*PASSAGE*.

********

In Bulgarian it is _stonozka_ - 100


----------



## amikama

Strange, seems that Hebrew is an exception here:

Chilopoda - *נדל* (_nadal_). I don't know the etymology of this word. Not a composed word.

Diplopoda - *רב רגליים* (formal) or *מרבה רגליים* (popular and more common). Both can be translated as "many legs".

So in Hebrew both have no specific number in their names.


----------



## Cephissus

Nizo said:


> In *Esperanto*, centipede is _skolopendro_ while millipede is _miriapodo_.  The name for centipede in Esperanto doesn’t refer to a number of legs.  But the word for millipede comes from the Greek and apparently refers to numerous feet.



Nizo, as much as I know (and had been confirmed by Wikipedia), more accurate scientific terms do exist in Esperanto:
Centpiedulo is used for centipede, while milpiedulo is the equivalent of millipede.
Miriapodo in Esperanto is the sub-class in which centipedes and millipedes are included - English Myriapoda, while _skolopendro _(Scolopendra_)_ is the genus.


----------



## OneStroke

amikama said:


> Strange, seems that Hebrew is an exception here:
> 
> Chilopoda - *נדל* (_nadal_). I don't know the etymology of this word. Not a composed word.
> 
> Diplopoda - *רב רגליים* (formal) or *מרבה רגליים* (popular and more common). Both can be translated as "many legs".
> 
> So in Hebrew both have no specific number in their names.



No, Chinese too. In Chinese it's 蜈蚣 - wugong, which is a two-syllable morpheme. This is very rare in Chinese!


----------



## apmoy70

modus.irrealis said:


> Greek has 40 for the centipede like Russian, σαρανταποδαρούσα, since σαραντα = forty and ποδι is foot. (I don't know how you say millipede though.)



«Χιλιοποδαρούσα» /çiʎopoða'rusa/ (fem.); compound, adv. «χίλια» /'çilia/ and colloquially /'çiʎa/ --> _one thousand_, Classical adj. (found only in plural) «χίλιοι, -αι, -ια» ('xĭlīœ, masc./'xĭlīæ, fem./'xĭlīă, neut.)--> _one thousand_ + «πόδι» /'poði/ (neut.)--> _foot_, Classical masculine noun «ποῦς» (pous).
Google also gives «μυριοποδαρούσα» /mirʝopoða'rusa/ (fem.); compound, adv. «μύρια» /'miria/ and colloquially /'mirʝa/ --> _myriad, a very great number_, Classical feminine noun «μυριάς» (mŭrī'ās)--> _ten thousand, countless numbers_ + «πόδι» /'poði/ (neut.)--> _foot_, Classical masculine noun «ποῦς» (pous).

********

*EXTRACTED ENTRIES*.
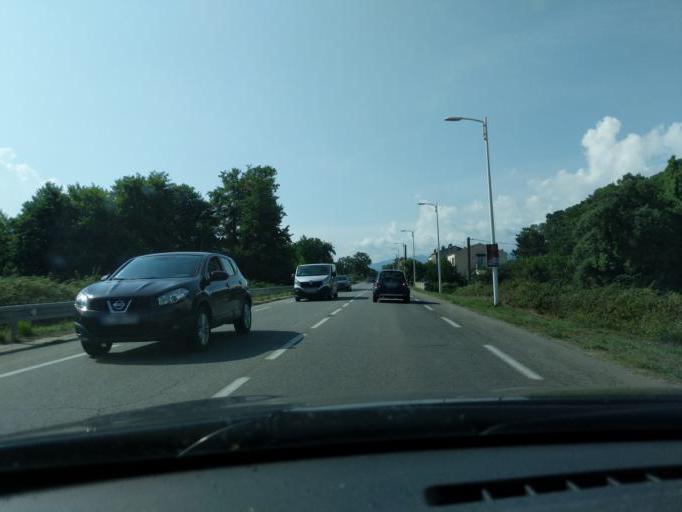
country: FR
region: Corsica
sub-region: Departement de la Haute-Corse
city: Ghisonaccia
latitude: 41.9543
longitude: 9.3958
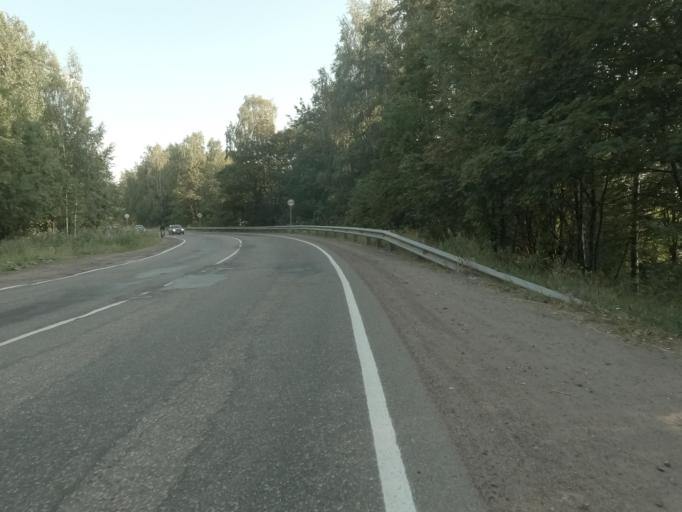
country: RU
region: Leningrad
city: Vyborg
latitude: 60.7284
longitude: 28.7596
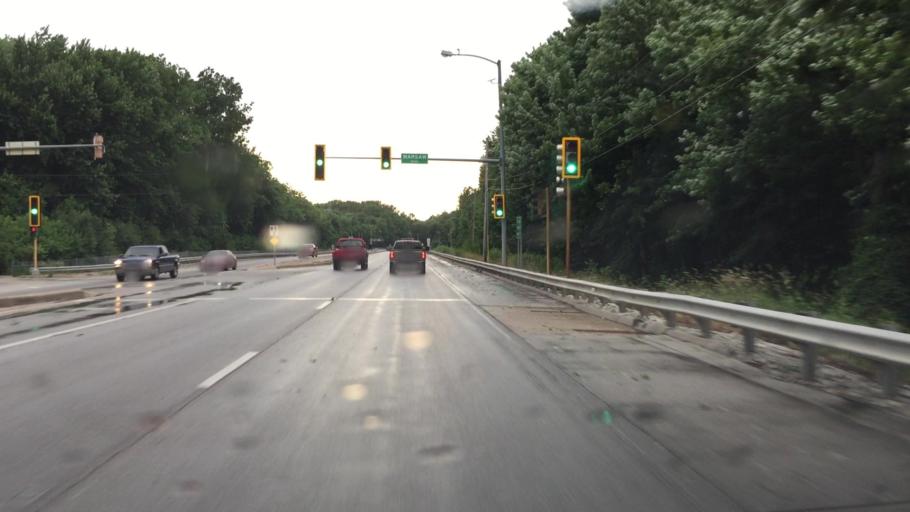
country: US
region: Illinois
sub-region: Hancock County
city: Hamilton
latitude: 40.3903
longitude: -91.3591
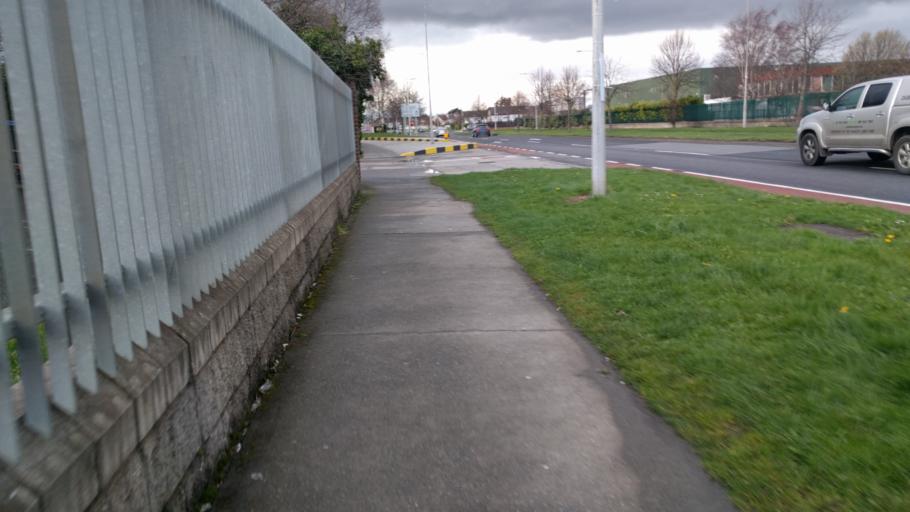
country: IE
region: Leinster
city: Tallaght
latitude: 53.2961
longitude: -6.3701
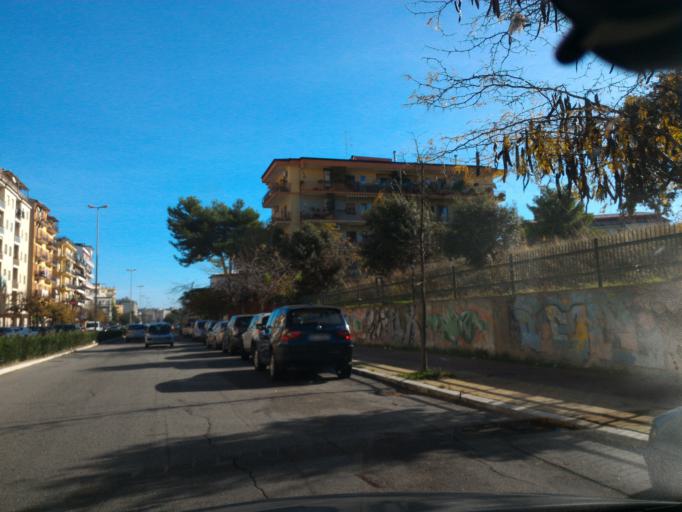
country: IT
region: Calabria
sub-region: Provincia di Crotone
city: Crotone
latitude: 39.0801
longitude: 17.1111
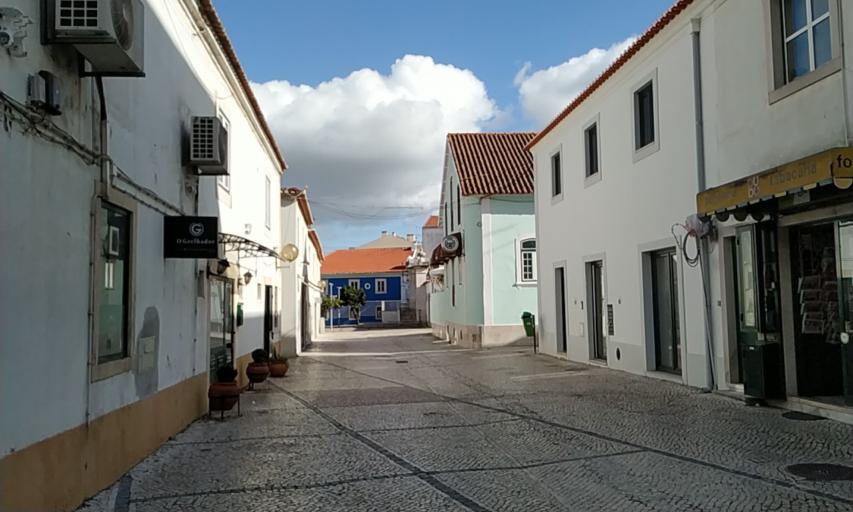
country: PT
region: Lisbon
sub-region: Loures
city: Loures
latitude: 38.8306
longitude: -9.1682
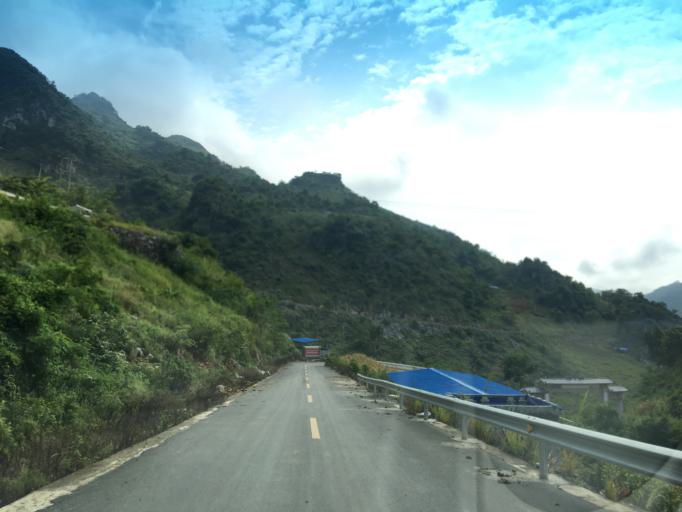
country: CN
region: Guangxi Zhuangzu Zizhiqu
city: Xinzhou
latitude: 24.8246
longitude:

********

*EXERCISE REQUIREMENTS*.
1. Can you write out the thread on centipede and millipede names from "## Cephissus" through "equivalent of millipede.", inclusive?
2. What might come next in the thread on centipede and millipede names, continuing from its last sentence?
The lines come from a separate source.

*ANSWERS TO THE EXERCISE*.
1.
## Cephissus

Nizo said:


> In *Esperanto*, centipede is _skolopendro_ while millipede is _miriapodo_.  The name for centipede in Esperanto doesn’t refer to a number of legs.  But the word for millipede comes from the Greek and apparently refers to numerous feet.



Nizo, as much as I know (and had been confirmed by Wikipedia), more accurate scientific terms do exist in Esperanto:
Centpiedulo is used for centipede, while milpiedulo is the equivalent of millipede.

2.
----------



## AquisM

Apart from 蜈蚣, Chinese also has the word 百足 (Mandarin: baizu/Cantonese: bak zuk), which literally means _hundred feet_.

Millipedes also have two names: 马陆/馬陸 (Mandarin: malu/Cantonese: maa luk) and 千足虫/千足蟲 (Mandarin: qianzuchong/Cantonese: tsin zuk tsung - lit. thousand feet bug)


----------



## OneStroke

According to Wikipedia, there's also 蝍蛆 (another two-syllable morpheme?!?)、吳公、天龍、百腳、百足蟲 for centipede. Those are some lucky centipedes!  I feel sorry for the millipedes.


----------



## francisgranada

Hungarian:

*százlábú 
*(exactly 100 legs )


----------



## mataripis

1.)Tagalog: Ilang Paa mayroon ang isang alupihan/Aluhipan? Answer: Numerous = Marami 2.) De pa Dumaget: Pedea Senget te duman on isin a 
alope-ahn?  E tobeg(the answer)= makmuk (many/numerous)


----------



## AutumnOwl

Nander said:


> Centipede is _tusenfoting _(lit. "thousand-feeter") in Swedish.


That's the common named used in Sweden for both centipedes and millipedes, the scientific names are:

Miriapoda - mångfotingar (many feeter)
Chilopoda - enkelfotingar (single feeter)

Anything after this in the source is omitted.